Gambia's President Yahya Jammeh arrives to the opening of the 48th ordinary session of ECOWAS Authority of Head of States and Government in Abuja, Nigeria, Dec. 16, 2015. Gambia ordered female government employees to wear headscarves at work on Jan. 5, 2016, one month after President Yahya Jammeh declared it an Islamic republic.

Gambia's President Yahya Jammeh arrives to the opening of the 48th ordinary session of ECOWAS Authority of Head of States and Government in Abuja, Nigeria, Dec. 16, 2015. Gambia ordered female government employees to wear headscarves at work on Jan. 5, 2016, one month after President Yahya Jammeh declared it an Islamic republic.

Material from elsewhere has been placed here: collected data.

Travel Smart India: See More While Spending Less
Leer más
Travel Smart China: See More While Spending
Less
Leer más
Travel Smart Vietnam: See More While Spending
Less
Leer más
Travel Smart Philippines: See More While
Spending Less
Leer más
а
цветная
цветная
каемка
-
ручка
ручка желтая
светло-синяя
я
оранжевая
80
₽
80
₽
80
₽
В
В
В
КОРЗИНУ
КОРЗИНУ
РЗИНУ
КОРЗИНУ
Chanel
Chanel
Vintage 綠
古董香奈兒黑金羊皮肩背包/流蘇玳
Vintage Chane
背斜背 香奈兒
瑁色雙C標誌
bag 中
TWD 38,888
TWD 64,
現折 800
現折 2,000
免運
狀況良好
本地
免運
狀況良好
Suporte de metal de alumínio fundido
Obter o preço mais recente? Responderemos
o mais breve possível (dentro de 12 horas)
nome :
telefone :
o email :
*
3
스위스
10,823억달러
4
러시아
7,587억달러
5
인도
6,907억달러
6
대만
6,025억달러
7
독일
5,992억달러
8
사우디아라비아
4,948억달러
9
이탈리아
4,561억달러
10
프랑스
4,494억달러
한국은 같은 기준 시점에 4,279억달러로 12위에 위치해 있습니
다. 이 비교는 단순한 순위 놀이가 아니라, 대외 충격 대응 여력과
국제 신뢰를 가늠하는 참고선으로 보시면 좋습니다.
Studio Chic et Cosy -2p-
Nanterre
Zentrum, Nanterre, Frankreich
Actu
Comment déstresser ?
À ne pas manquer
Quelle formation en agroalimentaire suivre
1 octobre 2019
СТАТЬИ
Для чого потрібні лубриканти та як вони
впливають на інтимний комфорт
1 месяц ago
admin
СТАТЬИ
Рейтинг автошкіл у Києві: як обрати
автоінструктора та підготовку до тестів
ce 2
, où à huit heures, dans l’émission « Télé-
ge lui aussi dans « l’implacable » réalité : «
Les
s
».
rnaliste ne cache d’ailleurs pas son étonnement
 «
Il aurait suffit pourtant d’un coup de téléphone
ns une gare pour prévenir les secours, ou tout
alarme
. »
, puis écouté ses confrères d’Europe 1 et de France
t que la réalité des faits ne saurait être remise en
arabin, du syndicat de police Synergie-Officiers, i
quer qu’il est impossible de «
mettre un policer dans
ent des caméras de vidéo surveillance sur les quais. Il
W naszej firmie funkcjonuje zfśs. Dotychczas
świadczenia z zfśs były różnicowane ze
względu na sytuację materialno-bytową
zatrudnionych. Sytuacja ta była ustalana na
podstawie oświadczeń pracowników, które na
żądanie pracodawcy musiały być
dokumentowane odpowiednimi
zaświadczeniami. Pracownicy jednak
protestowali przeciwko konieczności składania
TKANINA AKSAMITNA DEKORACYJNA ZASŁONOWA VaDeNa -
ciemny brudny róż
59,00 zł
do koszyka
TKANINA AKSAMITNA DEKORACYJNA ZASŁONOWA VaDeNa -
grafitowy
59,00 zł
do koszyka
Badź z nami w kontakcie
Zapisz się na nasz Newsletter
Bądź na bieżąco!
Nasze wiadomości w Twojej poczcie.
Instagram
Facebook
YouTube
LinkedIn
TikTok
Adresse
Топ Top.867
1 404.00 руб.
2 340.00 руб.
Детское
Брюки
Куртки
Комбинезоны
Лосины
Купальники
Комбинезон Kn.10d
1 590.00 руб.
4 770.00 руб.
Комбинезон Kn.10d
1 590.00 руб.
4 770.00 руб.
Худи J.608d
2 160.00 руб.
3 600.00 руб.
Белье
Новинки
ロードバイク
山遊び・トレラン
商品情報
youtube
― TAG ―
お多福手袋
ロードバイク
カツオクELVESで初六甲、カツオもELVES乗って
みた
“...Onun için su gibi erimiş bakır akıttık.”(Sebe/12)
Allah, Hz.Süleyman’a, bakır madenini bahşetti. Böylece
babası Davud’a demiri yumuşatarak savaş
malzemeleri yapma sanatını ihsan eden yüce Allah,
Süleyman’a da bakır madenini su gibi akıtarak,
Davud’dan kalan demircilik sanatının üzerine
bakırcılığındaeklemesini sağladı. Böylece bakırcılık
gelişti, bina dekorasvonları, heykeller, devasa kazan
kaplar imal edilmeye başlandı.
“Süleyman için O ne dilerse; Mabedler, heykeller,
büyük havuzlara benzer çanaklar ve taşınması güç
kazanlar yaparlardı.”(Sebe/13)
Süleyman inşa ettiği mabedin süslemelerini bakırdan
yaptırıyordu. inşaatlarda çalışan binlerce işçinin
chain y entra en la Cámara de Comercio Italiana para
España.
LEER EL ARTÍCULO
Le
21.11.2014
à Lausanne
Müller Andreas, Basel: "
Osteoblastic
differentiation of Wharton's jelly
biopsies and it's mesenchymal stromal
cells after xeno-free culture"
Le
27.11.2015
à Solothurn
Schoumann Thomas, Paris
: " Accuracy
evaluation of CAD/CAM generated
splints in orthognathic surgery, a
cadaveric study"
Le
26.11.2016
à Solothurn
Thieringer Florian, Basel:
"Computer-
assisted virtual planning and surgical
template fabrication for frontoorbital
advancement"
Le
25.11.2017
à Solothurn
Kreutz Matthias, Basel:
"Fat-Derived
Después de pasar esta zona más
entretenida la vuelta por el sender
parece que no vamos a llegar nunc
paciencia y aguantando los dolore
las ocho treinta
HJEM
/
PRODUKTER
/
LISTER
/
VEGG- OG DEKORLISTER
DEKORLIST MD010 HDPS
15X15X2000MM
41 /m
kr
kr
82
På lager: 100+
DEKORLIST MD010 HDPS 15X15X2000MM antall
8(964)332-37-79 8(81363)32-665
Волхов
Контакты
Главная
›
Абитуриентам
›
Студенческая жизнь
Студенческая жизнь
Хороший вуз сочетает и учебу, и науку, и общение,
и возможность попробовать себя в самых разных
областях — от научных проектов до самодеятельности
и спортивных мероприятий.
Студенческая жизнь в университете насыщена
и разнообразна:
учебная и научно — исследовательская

Gambia on Tuesday ordered female government employees to wear headscarves at work in a sign that the West African country is embracing a Muslim identity one month after President Yahya Jammeh declared it an Islamic republic.

From the start of the year female workers are no longer allowed to expose their hair, said a memo circulated to all ministries and departments and seen by Reuters. The memo gave no reason for the decision.

"Female staff are urged to use head ties and neatly wrap their hair," the memo said.

Some 95 percent of Gambia's population of 1.8 million people are Muslim and the country is now the second Islamic republic in Africa after Mauritania. Other such countries include Iran, Afghanistan and Pakistan.

The move was designed to distance Gambia from its past as a British colony and citizens of other faiths would still be able to practice, Jammeh said last month. The tiny country borders only Senegal, a country that is majority Muslim and secular.

Despite strong commercial ties with Britain and other European countries whose citizens are regular visitors to Gambia's white-sand beaches, relations with the West have deteriorated in recent years.

The European Union temporarily withheld aid money to Gambia in 2014 over its poor human rights record. Gambia, whose main industries are agriculture and tourism, ranks 165th out of 187 countries on the U.N. development index.